I recently read this article on The Mary Sue. It made my blood boil. It touched a nerve about a systemic problem I faced at university, epitomised by a recent article in the fabled British bastion of liberal journalism, The Guardian. A paper I now regard with an edge of scorn because they allowed that particular troll to write such vile click-bait.
The article on The Mary Sue deals with a review on Amazon for a recent sci-fi anthology called Dark Beyond the Stars. The article on The Guardian showed an ignorant outsider labelling Sir Terry Pratchett’s brilliant works of fantasy fiction as “ordinary potboilers”. Arguing that he wasn’t a literary genius at all and people should stop regarding him as such. This kind of thinking is the systemic problem I faced at university – the brazen arrogance of those who sneer at genre fiction because they think it’s too formulaic and because of all its rules, nobody can write anything original. The review at the centre of The Mary Sue’s article went one step further. Instead of the genre being attacked by an outside force that had already made its mind up without any due consideration of the genre’s offerings, a male author has decreed that the females of the species lacks the adequate talent to write skilfully in his chosen genre.
I must beg the readers’ forgiveness now, because I am likely to devolve from civilised discourse into childish demonising and name calling. I’ve learned to develop a thick skin over the literary snob’s disdain for science-fiction, fuelled by one simple truth – I’m good at writing it, so they can suck it. But when those within start attacking each other? That’s when it all becomes a bit ludicrous. When it’s a guy telling women to get back in the kitchen because they can’t write science-fiction? I fetch my shovel and shotgun.
I’m a firm believer that humans can do absolutely anything they put their minds to. Often that sentiment is specifically applied to women, often subjected to archaic, patriarchal limitations, epitomised in the idea that there are things, or jobs, that are “just for men”. That’s frakkin’ bull-shtak. As a result of erroneous statements such as that, I determined very early on that I wanted to write about women doing things most people might think are jobs for men. Starting in 2005, when I wrote a story about a female assassin called Angel, set in 2207 on the red planet known as Mars, not being an object of sexual desire, not a helpless damsel in need of a strong man to rescue her, but a fearsome and formidable killer.
Of course, the offending male author (who I am disgusted to learn is British, he brings shame not only to his genre but my country as well) in The Mary Sue article isn’t purporting that female characters are the problem. No, he is telling us that women can’t write decent sci-fi.
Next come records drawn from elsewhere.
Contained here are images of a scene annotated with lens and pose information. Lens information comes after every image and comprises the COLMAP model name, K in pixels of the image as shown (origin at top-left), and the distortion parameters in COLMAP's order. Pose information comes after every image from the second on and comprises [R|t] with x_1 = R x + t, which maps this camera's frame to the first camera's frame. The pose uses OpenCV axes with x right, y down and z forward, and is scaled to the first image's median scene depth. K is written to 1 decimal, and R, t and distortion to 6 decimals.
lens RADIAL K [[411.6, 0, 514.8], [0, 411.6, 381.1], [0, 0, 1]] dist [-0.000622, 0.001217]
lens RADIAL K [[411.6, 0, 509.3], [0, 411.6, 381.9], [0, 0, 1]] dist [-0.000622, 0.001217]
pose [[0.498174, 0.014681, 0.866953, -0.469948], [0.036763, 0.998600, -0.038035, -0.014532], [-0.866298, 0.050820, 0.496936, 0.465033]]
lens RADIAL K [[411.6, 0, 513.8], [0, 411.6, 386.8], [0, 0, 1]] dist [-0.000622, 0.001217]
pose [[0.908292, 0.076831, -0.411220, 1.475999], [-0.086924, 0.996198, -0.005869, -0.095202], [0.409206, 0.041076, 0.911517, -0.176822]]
To this man, I have this simple message.
Go frak yourself.
Some of the most fearsomely talented writers I know are women and a lot of them I have the privilege to call my friends. One, whom I don’t have that privilege with, but had the incredible fortune to know even for five minutes (yes, I am referring to the mysterious woman discussed in The Garden of Forking Paths and Destiny is not what it seems) wrote a science-fiction novel in her final year of university that overwhelmingly impressed her tutor, a man who doesn’t feel that much of an affinity for science-fiction. She told me that despite his general aversion to sci-fi, the excerpts of her novel she submitted really made him want to read the whole thing.
Women have incredibly important, incredibly beautiful and incredibly insightful voices. These voices should be heard, singing to the rafters, singing to our bones. That a man dares to silence them in such a blatant and condescending manner boils my blood beyond the limits of that which even a Targaryen can endure.
What’s more...it may seem like an extremely petty thing to pick on this guy for, but those who were at university with me know this was my thing. I am a stickler for the rules of punctuation. So when I saw this absolute gem...well, my already non-existent respect for this frakwit took an even deeper nosedive – “Leave the genre to those of us who know how to write scifi, being well versed in it’s many nuances...”
I tell you what, frakwit. Leave the writing to those of us who know how to use punctuation, being well versed in its many nuances.
Looking at the comments attached the review, I am elated to see that the first one picks him up on the very point I’ve just made about his punctuation. The rest proceed in similar veins of highlighting his misogyny, his complete misrepresentation of a genre that was pioneered by women (thank you, Margaret Cavendish and Mary Shelley) and his other grievous error, calling it “Star Gate” as opposed to Stargate, as it should properly be rendered. Ironically, dig into the man’s review history, he reviews the original Stargate movie. I believe, in the common vernacular, he could be called “a poser”. I still prefer to call him a frakwit. Many thanks to Chief Galen Tyrol, deck chief of Battlestar Galactica (BSG-75) for that beauitful word.
To anyone who doesn’t think women can write science-fiction, to anyone who has problems with science-fiction being used a prism through which to examine the social and psychology issues affecting society – including those of sexual identity and gender identity (mentioned in The Mary Sue article, being lamented by a different frakwit) – I say this. Please feel free to vacate this planet at your earliest convenience. You want mindless violence and spaceships? Build some spaceships, fly them to the opposite end of the galaxy and keep out of the frakkin’ way. Ideally, destroy yourselves through mindless violence. Science-fiction is for everyone. To read and to write.